Request:
Pull out every line in the listing below that contains the string "exit", matching case exactly. Copy each of those lines in full.

[[ Input material, beginning ]]

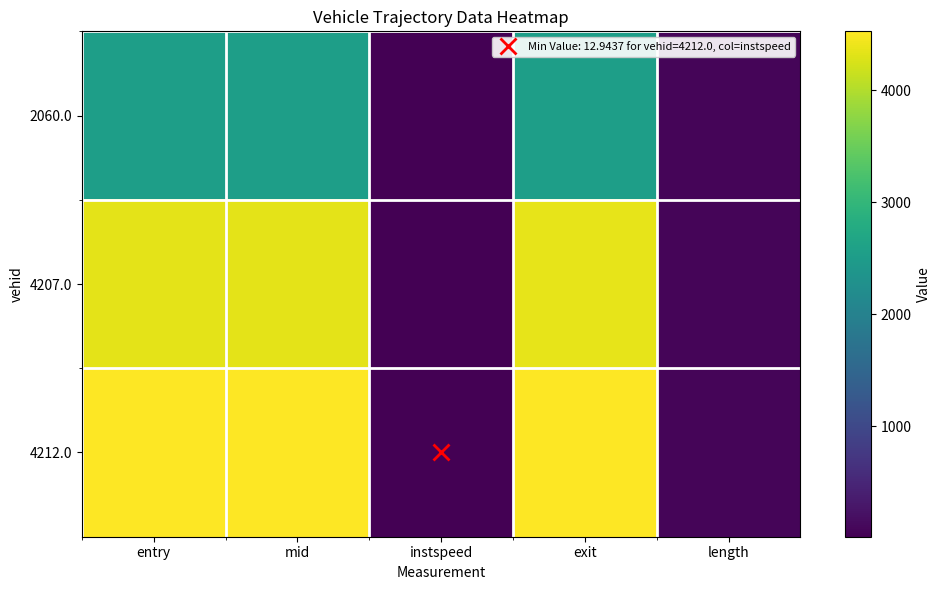

Reading left to right, what are all the values shown in this chart?

2060.0: entry=2539.2	mid=2542.0	instspeed=13.0	exit=2544.8	length=76.6
4207.0: entry=4343.7	mid=4346.4	instspeed=13.3	exit=4349.1	length=76.6
4212.0: entry=4518.7	mid=4521.5	instspeed=12.9	exit=4524.2	length=76.6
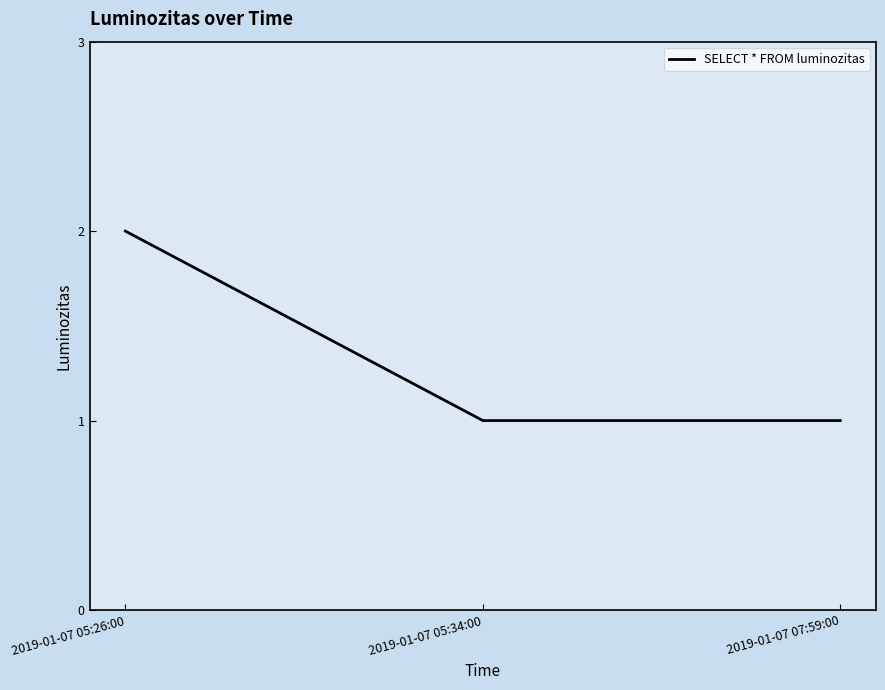

What is the change in value from 2019-01-07 05:26:00 to 2019-01-07 05:34:00?

-1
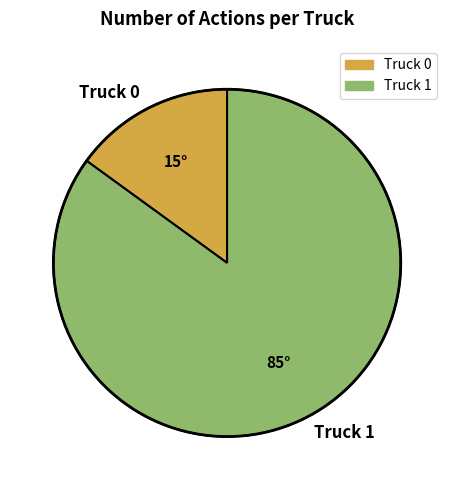

Is the sum of Truck 1 and Truck 0 greater than half?

Yes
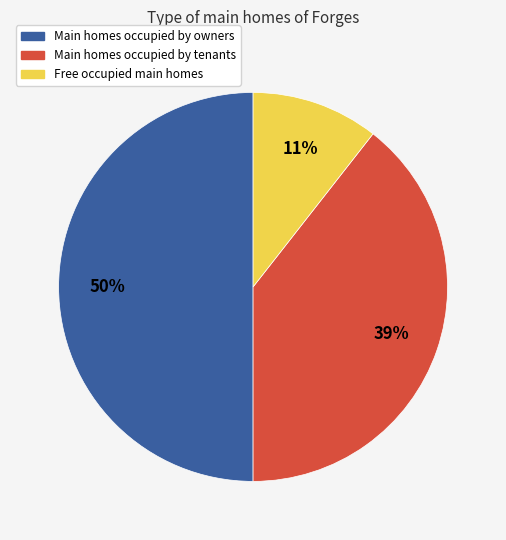

Count the number of slices in the pie.

3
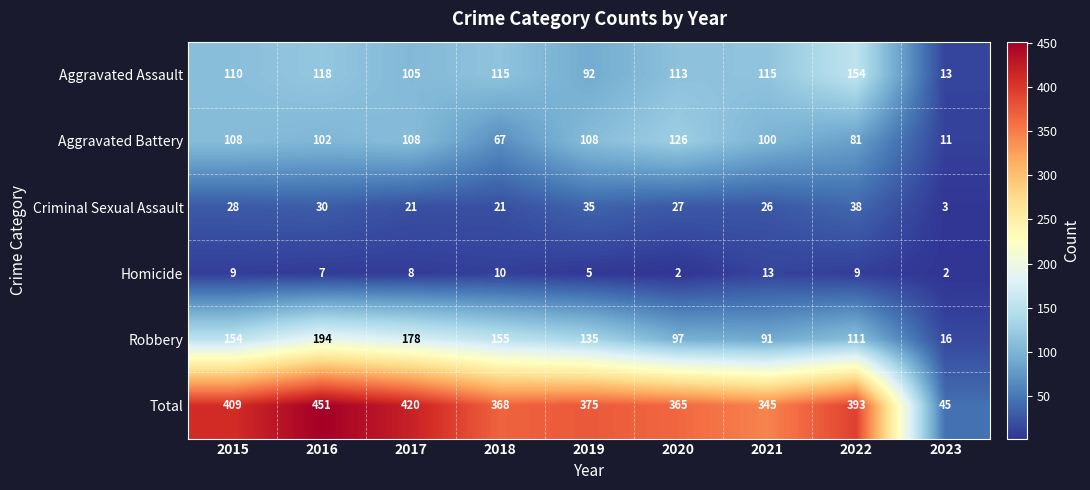

What is the difference between the highest and lowest values at 2016?

444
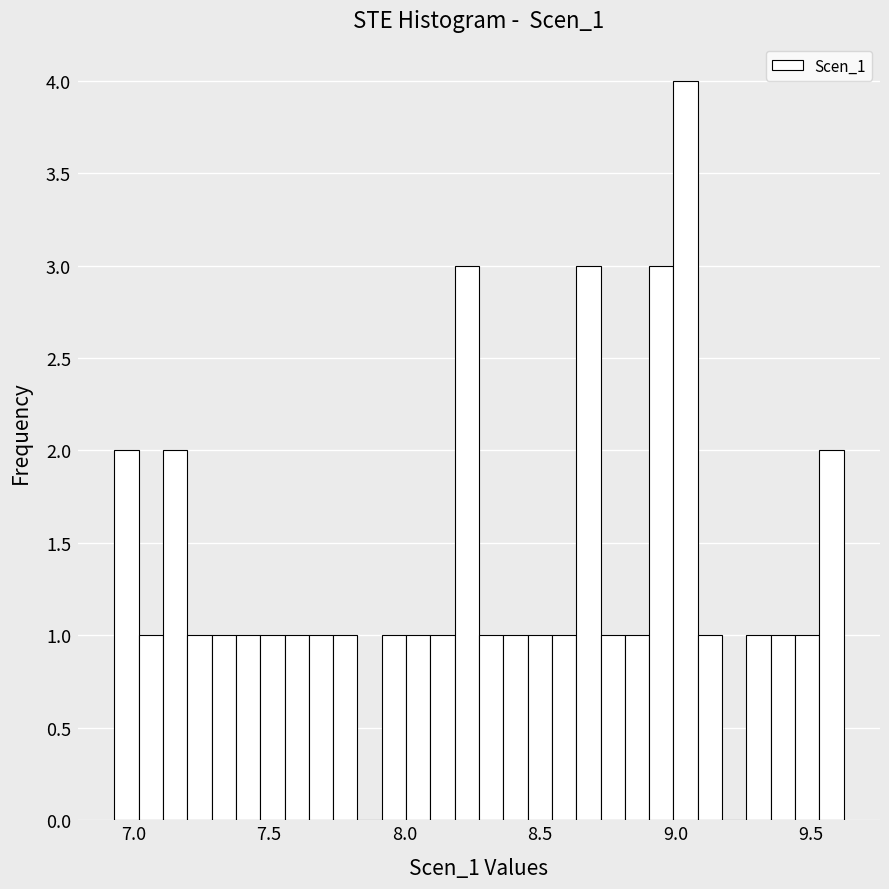

Around what value on the x-axis is the tallest bar? Give the approximate position of its centre, as read against the axis.

9.05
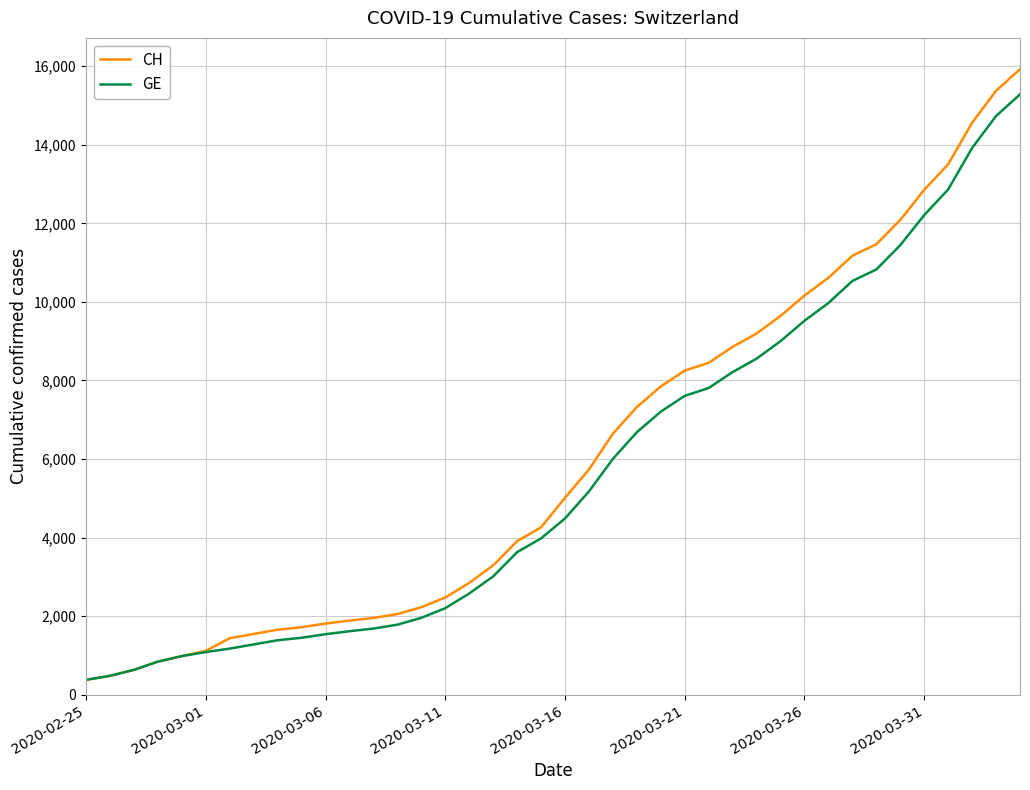

What is the greatest value displayed?

15926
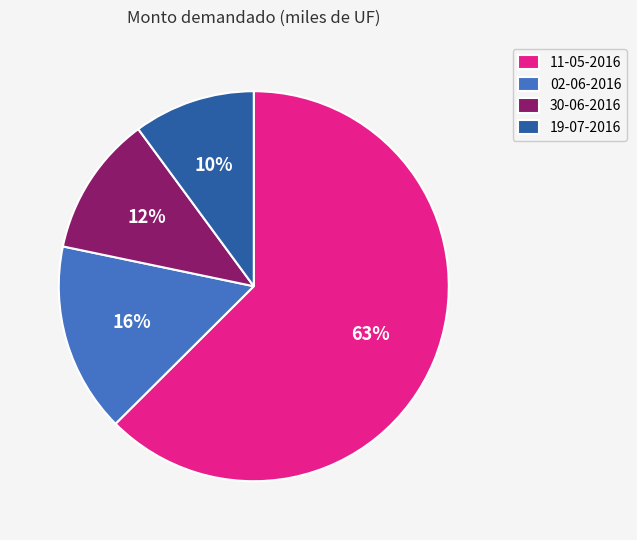

To the nearest percent, what portion does 02-06-2016 represent?

16%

[[ Input material, end ]]

Answer to the exercise:
2060.0: entry=2539.2	mid=2542.0	instspeed=13.0	exit=2544.8	length=76.6
4207.0: entry=4343.7	mid=4346.4	instspeed=13.3	exit=4349.1	length=76.6
4212.0: entry=4518.7	mid=4521.5	instspeed=12.9	exit=4524.2	length=76.6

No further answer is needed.